*Activity*.
Turn the listing from the line that contains "Reading left to" through the line that contains "N 355 (secondary" into a Markdown table with the columns Row and Line, one numbered row per line and blank lines left out.

*Data provided*.

···

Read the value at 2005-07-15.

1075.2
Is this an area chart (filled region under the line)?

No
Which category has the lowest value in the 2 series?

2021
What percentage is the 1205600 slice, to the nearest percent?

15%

···

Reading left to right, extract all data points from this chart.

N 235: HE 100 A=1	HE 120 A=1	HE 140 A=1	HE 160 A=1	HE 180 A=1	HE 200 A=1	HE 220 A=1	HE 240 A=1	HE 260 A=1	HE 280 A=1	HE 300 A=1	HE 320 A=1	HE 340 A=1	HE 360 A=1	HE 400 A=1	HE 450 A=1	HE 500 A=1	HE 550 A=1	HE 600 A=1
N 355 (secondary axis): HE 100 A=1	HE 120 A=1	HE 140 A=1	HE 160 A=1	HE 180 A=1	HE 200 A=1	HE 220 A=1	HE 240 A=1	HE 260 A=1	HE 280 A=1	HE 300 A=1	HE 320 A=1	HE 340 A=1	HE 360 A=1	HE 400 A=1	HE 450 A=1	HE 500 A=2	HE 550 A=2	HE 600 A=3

···

*Result*.
| Row | Line |
|---|---|
| 1 | Reading left to right, extract all data points from this chart. |
| 2 | N 235: HE 100 A=1	HE 120 A=1	HE 140 A=1	HE 160 A=1	HE 180 A=1	HE 200 A=1	HE 220 A=1	HE 240 A=1	HE 260 A=1	HE 280 A=1	HE 300 A=1	HE 320 A=1	HE 340 A=1	HE 360 A=1	HE 400 A=1	HE 450 A=1	HE 500 A=1	HE 550 A=1	HE 600 A=1 |
| 3 | N 355 (secondary axis): HE 100 A=1	HE 120 A=1	HE 140 A=1	HE 160 A=1	HE 180 A=1	HE 200 A=1	HE 220 A=1	HE 240 A=1	HE 260 A=1	HE 280 A=1	HE 300 A=1	HE 320 A=1	HE 340 A=1	HE 360 A=1	HE 400 A=1	HE 450 A=1	HE 500 A=2	HE 550 A=2	HE 600 A=3 |